Dla byłego reprezentanta Polski The Blues to jeden z największych koszmarów w karierze. Zespół z Londynu strzelił Borucowi aż 22 gole, a polski golkiper zaledwie raz potrafił zachować czyste konto w starciach z ekipą ze Stamford Bridge.
Już w 7. minucie koszmary mogły powrócić. Pedro Rodriguez świetnie dośrodkował z prawego skrzydła na szósty metr, gdzie był kompletnie niepilnowany Mateo Kovacić. Chorwat oddał strzał głową, ale Boruc świetnie się wyciągnął i końcami palców sparował piłkę na poprzeczkę, a zagrożenie spod własnej bramki oddalili obrońcy gospodarzy.
W kolejnych minutach tempo spotkania spadło, a ciekawiej zrobiło się pod koniec pierwszej połowy. Najpierw Kepa Arrizabalaga obronił strzał głową Davida Brooksa. Chwilę później strzał Cesara Azpilicuety zatrzymał Boruc, a w samej końcówce uderzenie Juniora Stanislasa odbił golkiper gości.
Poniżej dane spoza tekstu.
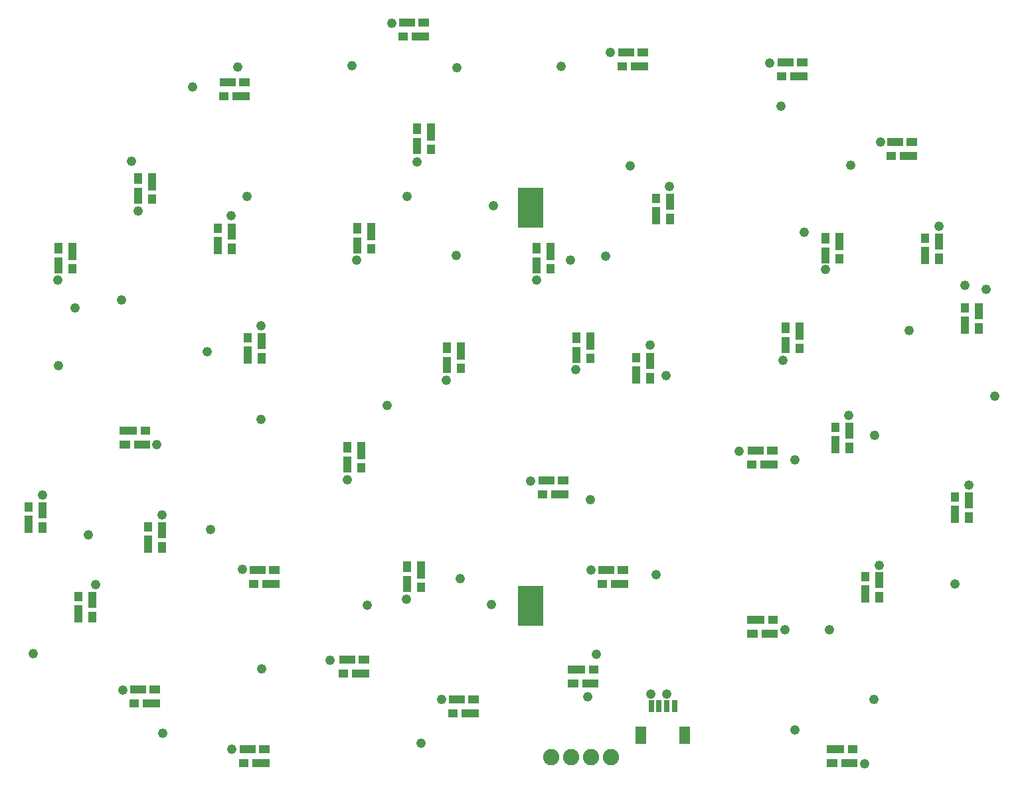
<source format=gbs>
G04 EAGLE Gerber RS-274X export*
G75*
%MOMM*%
%FSLAX34Y34*%
%LPD*%
%INSoldermask Bottom*%
%IPPOS*%
%AMOC8*
5,1,8,0,0,1.08239X$1,22.5*%
G01*
%ADD10C,2.082800*%
%ADD11R,1.053200X2.103200*%
%ADD12R,1.053200X1.203200*%
%ADD13R,1.053200X1.353200*%
%ADD14R,1.053200X2.203200*%
%ADD15R,2.103200X1.053200*%
%ADD16R,1.203200X1.053200*%
%ADD17R,1.353200X1.053200*%
%ADD18R,2.203200X1.053200*%
%ADD19R,1.403200X2.203200*%
%ADD20R,0.803200X1.553200*%
%ADD21R,3.203200X5.203200*%
%ADD22C,1.209600*%


D10*
X835660Y74930D03*
X810260Y74930D03*
X784860Y74930D03*
X759460Y74930D03*
D11*
X130950Y702200D03*
D12*
X148450Y697700D03*
D13*
X130950Y723950D03*
D14*
X148450Y719700D03*
D11*
X232550Y791100D03*
D12*
X250050Y786600D03*
D13*
X232550Y812850D03*
D14*
X250050Y808600D03*
D15*
X346600Y935850D03*
D16*
X342100Y918350D03*
D17*
X368350Y935850D03*
D18*
X364100Y918350D03*
D11*
X351650Y745600D03*
D12*
X334150Y750100D03*
D13*
X351650Y723850D03*
D14*
X334150Y728100D03*
D11*
X389750Y605900D03*
D12*
X372250Y610400D03*
D13*
X389750Y584150D03*
D14*
X372250Y588400D03*
D15*
X237600Y473850D03*
D16*
X242100Y491350D03*
D17*
X215850Y473850D03*
D18*
X220100Y491350D03*
D11*
X110350Y390000D03*
D12*
X92850Y394500D03*
D13*
X110350Y368250D03*
D14*
X92850Y372500D03*
D11*
X262750Y364600D03*
D12*
X245250Y369100D03*
D13*
X262750Y342850D03*
D14*
X245250Y347100D03*
D11*
X173850Y275700D03*
D12*
X156350Y280200D03*
D13*
X173850Y253950D03*
D14*
X156350Y258200D03*
D15*
X232300Y161150D03*
D16*
X227800Y143650D03*
D17*
X254050Y161150D03*
D18*
X249800Y143650D03*
D15*
X372000Y84950D03*
D16*
X367500Y67450D03*
D17*
X393750Y84950D03*
D18*
X389500Y67450D03*
D15*
X384700Y313550D03*
D16*
X380200Y296050D03*
D17*
X406450Y313550D03*
D18*
X402200Y296050D03*
D15*
X499000Y199250D03*
D16*
X494500Y181750D03*
D17*
X520750Y199250D03*
D18*
X516500Y181750D03*
D15*
X638700Y148450D03*
D16*
X634200Y130950D03*
D17*
X660450Y148450D03*
D18*
X656200Y130950D03*
D11*
X575450Y295800D03*
D12*
X592950Y291300D03*
D13*
X575450Y317550D03*
D14*
X592950Y313300D03*
D11*
X499250Y448200D03*
D12*
X516750Y443700D03*
D13*
X499250Y469950D03*
D14*
X516750Y465700D03*
D11*
X626250Y575200D03*
D12*
X643750Y570700D03*
D13*
X626250Y596950D03*
D14*
X643750Y592700D03*
D11*
X511950Y727600D03*
D12*
X529450Y723100D03*
D13*
X511950Y749350D03*
D14*
X529450Y745100D03*
D11*
X588150Y854600D03*
D12*
X605650Y850100D03*
D13*
X588150Y876350D03*
D14*
X605650Y872100D03*
D15*
X575200Y1012050D03*
D16*
X570700Y994550D03*
D17*
X596950Y1012050D03*
D18*
X592700Y994550D03*
D15*
X753000Y427850D03*
D16*
X748500Y410350D03*
D17*
X774750Y427850D03*
D18*
X770500Y410350D03*
D11*
X791350Y587900D03*
D12*
X808850Y583400D03*
D13*
X791350Y609650D03*
D14*
X808850Y605400D03*
D11*
X740550Y702200D03*
D12*
X758050Y697700D03*
D13*
X740550Y723950D03*
D14*
X758050Y719700D03*
D15*
X854600Y973950D03*
D16*
X850100Y956450D03*
D17*
X876350Y973950D03*
D18*
X872100Y956450D03*
D11*
X910450Y783700D03*
D12*
X892950Y788200D03*
D13*
X910450Y761950D03*
D14*
X892950Y766200D03*
D11*
X885050Y580500D03*
D12*
X867550Y585000D03*
D13*
X885050Y558750D03*
D14*
X867550Y563000D03*
D15*
X829200Y313550D03*
D16*
X824700Y296050D03*
D17*
X850950Y313550D03*
D18*
X846700Y296050D03*
D15*
X1019700Y465950D03*
D16*
X1015200Y448450D03*
D17*
X1041450Y465950D03*
D18*
X1037200Y448450D03*
D11*
X1058050Y600600D03*
D12*
X1075550Y596100D03*
D13*
X1058050Y622350D03*
D14*
X1075550Y618100D03*
D11*
X1108850Y714900D03*
D12*
X1126350Y710400D03*
D13*
X1108850Y736650D03*
D14*
X1126350Y732400D03*
D15*
X1057800Y961250D03*
D16*
X1053300Y943750D03*
D17*
X1079550Y961250D03*
D18*
X1075300Y943750D03*
D15*
X1197500Y859650D03*
D16*
X1193000Y842150D03*
D17*
X1219250Y859650D03*
D18*
X1215000Y842150D03*
D11*
X1253350Y732900D03*
D12*
X1235850Y737400D03*
D13*
X1253350Y711150D03*
D14*
X1235850Y715400D03*
D11*
X1304150Y644000D03*
D12*
X1286650Y648500D03*
D13*
X1304150Y622250D03*
D14*
X1286650Y626500D03*
D11*
X1139050Y491600D03*
D12*
X1121550Y496100D03*
D13*
X1139050Y469850D03*
D14*
X1121550Y474100D03*
D11*
X1291450Y402700D03*
D12*
X1273950Y407200D03*
D13*
X1291450Y380950D03*
D14*
X1273950Y385200D03*
D11*
X1177150Y301100D03*
D12*
X1159650Y305600D03*
D13*
X1177150Y279350D03*
D14*
X1159650Y283600D03*
D15*
X1139300Y67450D03*
D16*
X1143800Y84950D03*
D17*
X1117550Y67450D03*
D18*
X1121800Y84950D03*
D15*
X1037700Y232550D03*
D16*
X1042200Y250050D03*
D17*
X1015950Y232550D03*
D18*
X1020200Y250050D03*
D15*
X809100Y169050D03*
D16*
X813600Y186550D03*
D17*
X787350Y169050D03*
D18*
X791600Y186550D03*
D19*
X929700Y102950D03*
X873700Y102950D03*
D20*
X916700Y139700D03*
X906700Y139700D03*
X896700Y139700D03*
X886700Y139700D03*
D21*
X732790Y775953D03*
X732790Y267953D03*
D22*
X816610Y205994D03*
X1069594Y109982D03*
X1170686Y148844D03*
X1273810Y295656D03*
X1171956Y485140D03*
X1325118Y535178D03*
X1286510Y676656D03*
X1140714Y829818D03*
X1052322Y905764D03*
X1081532Y744728D03*
X1215390Y619506D03*
X1114044Y237744D03*
X892810Y307340D03*
X905764Y561848D03*
X829056Y713994D03*
X860044Y829310D03*
X771906Y956056D03*
X784098Y708914D03*
X808990Y403352D03*
X643382Y302260D03*
X593598Y92964D03*
X525018Y268986D03*
X550164Y523748D03*
X638302Y715010D03*
X575310Y789940D03*
X639064Y954786D03*
X504952Y956818D03*
X389636Y505714D03*
X325120Y364998D03*
X390398Y187706D03*
X263906Y105664D03*
X98806Y206756D03*
X169164Y358902D03*
X131064Y574294D03*
X320294Y592328D03*
X371602Y790194D03*
X302260Y930402D03*
X224536Y835152D03*
X211836Y657860D03*
X1070102Y453898D03*
X886460Y154940D03*
X685800Y778510D03*
X683006Y269748D03*
X130556Y684022D03*
X232410Y771906D03*
X359410Y955802D03*
X351536Y765556D03*
X389382Y625348D03*
X256540Y473964D03*
X110744Y409194D03*
X263398Y384048D03*
X178816Y294688D03*
X212852Y160528D03*
X352298Y84836D03*
X365760Y314452D03*
X477266Y198882D03*
X619252Y148336D03*
X574548Y276098D03*
X499364Y428752D03*
X625856Y556006D03*
X511556Y708914D03*
X588010Y834136D03*
X556260Y1011428D03*
X733044Y427228D03*
X790956Y568960D03*
X740918Y683260D03*
X834644Y973836D03*
X909828Y802640D03*
X885444Y600710D03*
X810260Y313944D03*
X999236Y465074D03*
X1055024Y580898D03*
X1108710Y697230D03*
X1037590Y960628D03*
X1178814Y859790D03*
X1253998Y751840D03*
X1314196Y671576D03*
X1138936Y511048D03*
X1291590Y422402D03*
X1177290Y319278D03*
X1159002Y66802D03*
X1057148Y237744D03*
X806196Y151638D03*
X906780Y154940D03*
X736600Y774700D03*
X731520Y266700D03*
X152400Y647700D03*
M02*

</source>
Niecałe 120 sekund po zmianie stron Wisienki objęły prowadzenie. Brooks otrzymał podanie w pole karne, wyłożył futbolówkę na 12. metr do Joshuy Kinga, a ten mocnym uderzeniem pod poprzeczkę rozpoczął festiwal strzelecki.
Chelsea mogła bardzo szybko odpowiedzieć. Zaledwie kilka minut po straconym golu do wyrównania powinien doprowadzić N’Golo Kante, który otrzymał świetne podanie w pole karne, był niepilnowany, ale źle przyjął piłkę i świetnie pod nogi rzucił mu się polski bramkarz.
Nie minęło pięć minut od niewykorzystanej sytuacji Francuza, a okazja się zemściła. Błąd przy wyprowadzeniu piłki popełnił David Luiz, futbolówkę przejął Brooks, który podał do Kinga, ten odegrał do wychodzącego partnera na wolne pole. Brooks nawinął jeszcze Luiza i nie dał szans Kepie na skuteczną interwencję.
W 74. minucie Bournemouth zadało kolejny cios. Stanislas dograł z prawego skrzydła w pole karne do Kinga, a ten bez problemów strzelił trzeciego gola dla miejscowych.
Dziesięć minut przed końcem po raz kolejny błysnął Boruc. Były reprezentant Polski kapitalnie obronił groźne uderzenie Azpilicuety, odbijając piłkę na rzut rożny po strzale głową.
Strzelaninę w środowy wieczór w doliczonym czasie gry zakończył Charlie Daniels, który wykorzystał podanie Jordona Ibe.